The term “such as” is used herein to mean, and is used interchangeably, with the phrase “such as but not limited to”.


Those skilled in the art will appreciate that the invention can be embodied in other forms and ways, without losing the scope of the invention. The embodiments described herein should be considered as illustrative and not restrictive.

Claims
  • 1. A method for characterizing a virus, the method comprising the steps of: detecting a viral part of an infected computer program;obtaining the profiles of at least one programming instruction of said viral part, wherein each said profiles is a symbol representing generic information of respective one or more instructions thereof; andcomposing a string from the obtained profile for identifying said viral part, thereby characterizing said virus by said string from the obtained profiles.
  • 2. A method according to claim 1, wherein said viral part comprises a compiled code.
  • 3. A method according to claim 1, wherein said viral part comprises human readable code.
  • 4. A method according to claim 1, wherein said viral part comprises intermediate code.
  • 5. A method according to claim 1, wherein at least one said generic information comprises at least one opcode.
  • 6. A method according to claim 1, wherein at least one said generic information comprises at least one opcode and the type of the operand(s) thereof.
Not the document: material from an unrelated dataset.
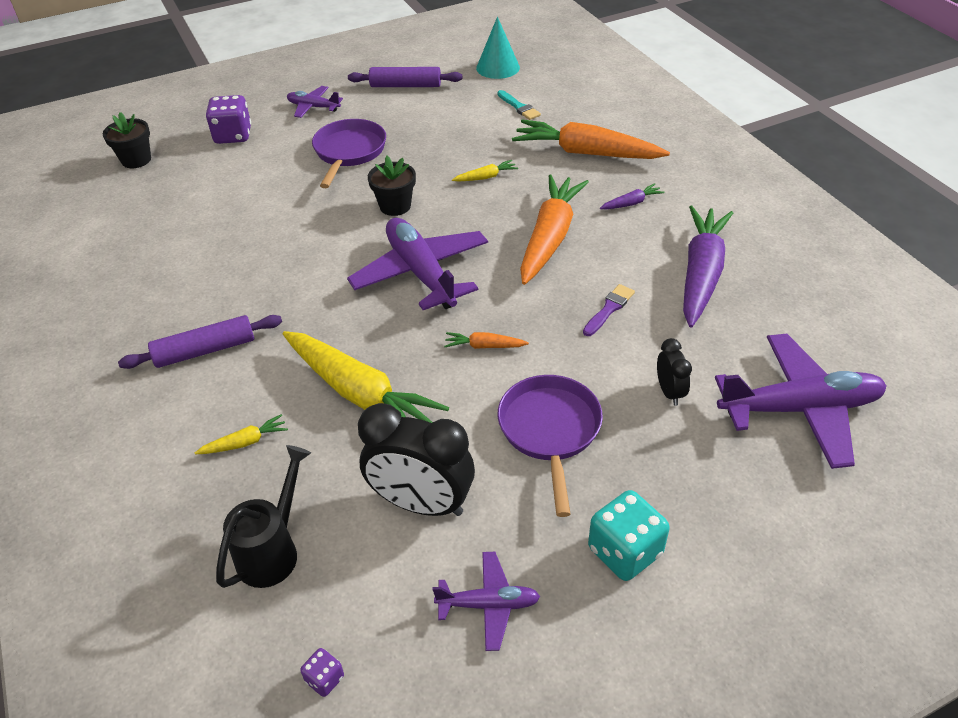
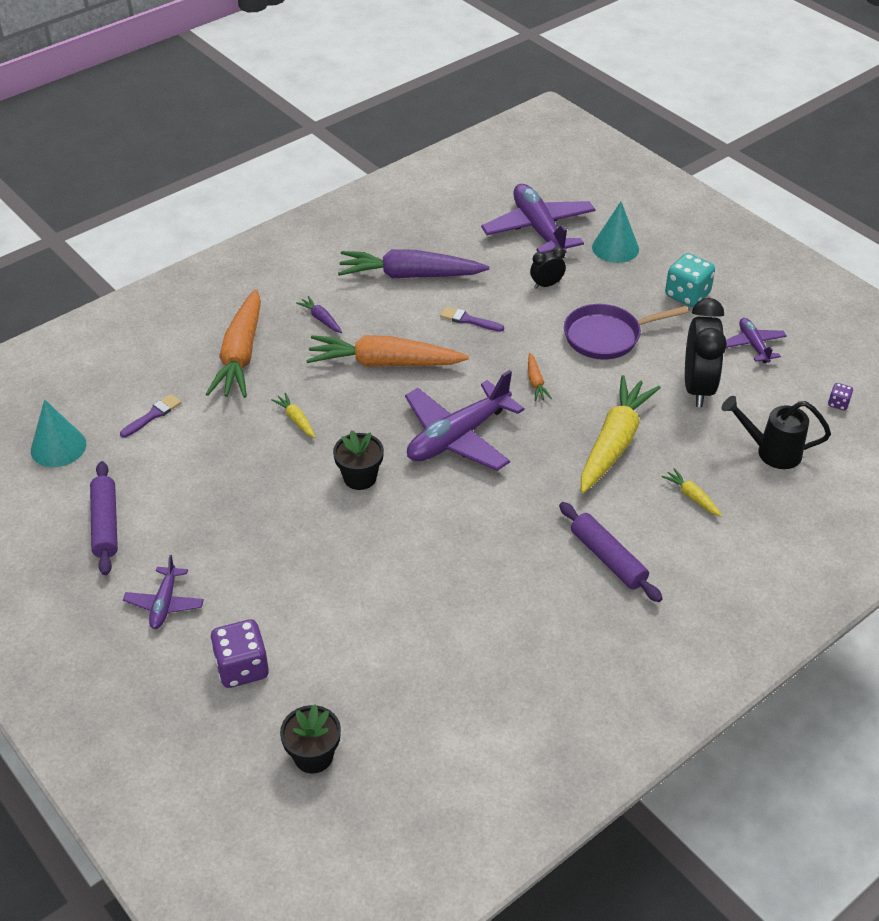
camera: 105 degrees left, 0 degrees up
purple pan [312,119,386,188] -> none
turquoise brush [497,90,541,120] -> purple brush [120,394,182,438]
none -> turquoise cone [592,202,639,263]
  • 7. A method for identifying an infected computer program, the method comprising the steps of: composing a string from profiles of a viral part of at least one infected computer program, wherein each said profile is a symbol representing generic information of respective one or more programming instructions thereof;searching said string in a database of virus profiles; andidentifying said computer program as infected by said virus if said string is found in said searching.
  • 8. A method according to claim 7, wherein said computer program comprises compiled code.
  • 9. A method according to claim 7, wherein said computer program comprises human readable code.
  • 10. A method according to claim 7, wherein said viral part comprises intermediate code.
  • 11. A method according to claim 7, wherein said step of searching a string in profiles is carried out at a filtering facility.
  • 12. A method for characterizing a malicious digital object, the method comprising the steps of: detecting a malicious part of a malicious digital object;obtaining the profiles of at least one programming instruction of said malicious part, wherein each said profile is a symbol representing generic information of respective one or more instructions thereof; andcomposing a string characterizing said malicious part from the obtained profiles.
  • 13. A method according to claim 12, wherein said malicious part comprises a compiled code.
  • 14. A method according to claim 12, wherein said malicious part comprises human readable code.
  • 15. A method according to claim 12, wherein at least one said symbol represents an executable instruction.
  • 16. A method according to claim 12, wherein at least one said symbol represents an executable instruction and the type of the operand(s) thereof.
  • 17. A method for detecting a malicious digital object, the method comprising the steps of: composing a string from profiles of a malicious digital object, wherein each said profiles is a symbol representing generic information of respective one or more programming instructions thereof;searching said string in a database of profiles of malicious digital objects; andidentifying said suspected digital object as malicious if said string is found in said searching.
  • 18. A method according to claim 17, wherein said malicious object comprises compiled code.
  • 19. A method according to claim 17, wherein said malicious object comprises human readable code.
  • 20. A method according to claim 17, wherein said step of searching a string in profiles is carried out at a filtering facility.
  • 21. A computer readable medium comprising program instructions, wherein when executed the program instructions are operable to: detect a viral part of an infected computer program;obtain the profile of at least one instruction of said viral part, wherein said profile is a symbol representing generic information of the instruction thereof, andobtaining a string characterizing said viral part from the obtained profiles.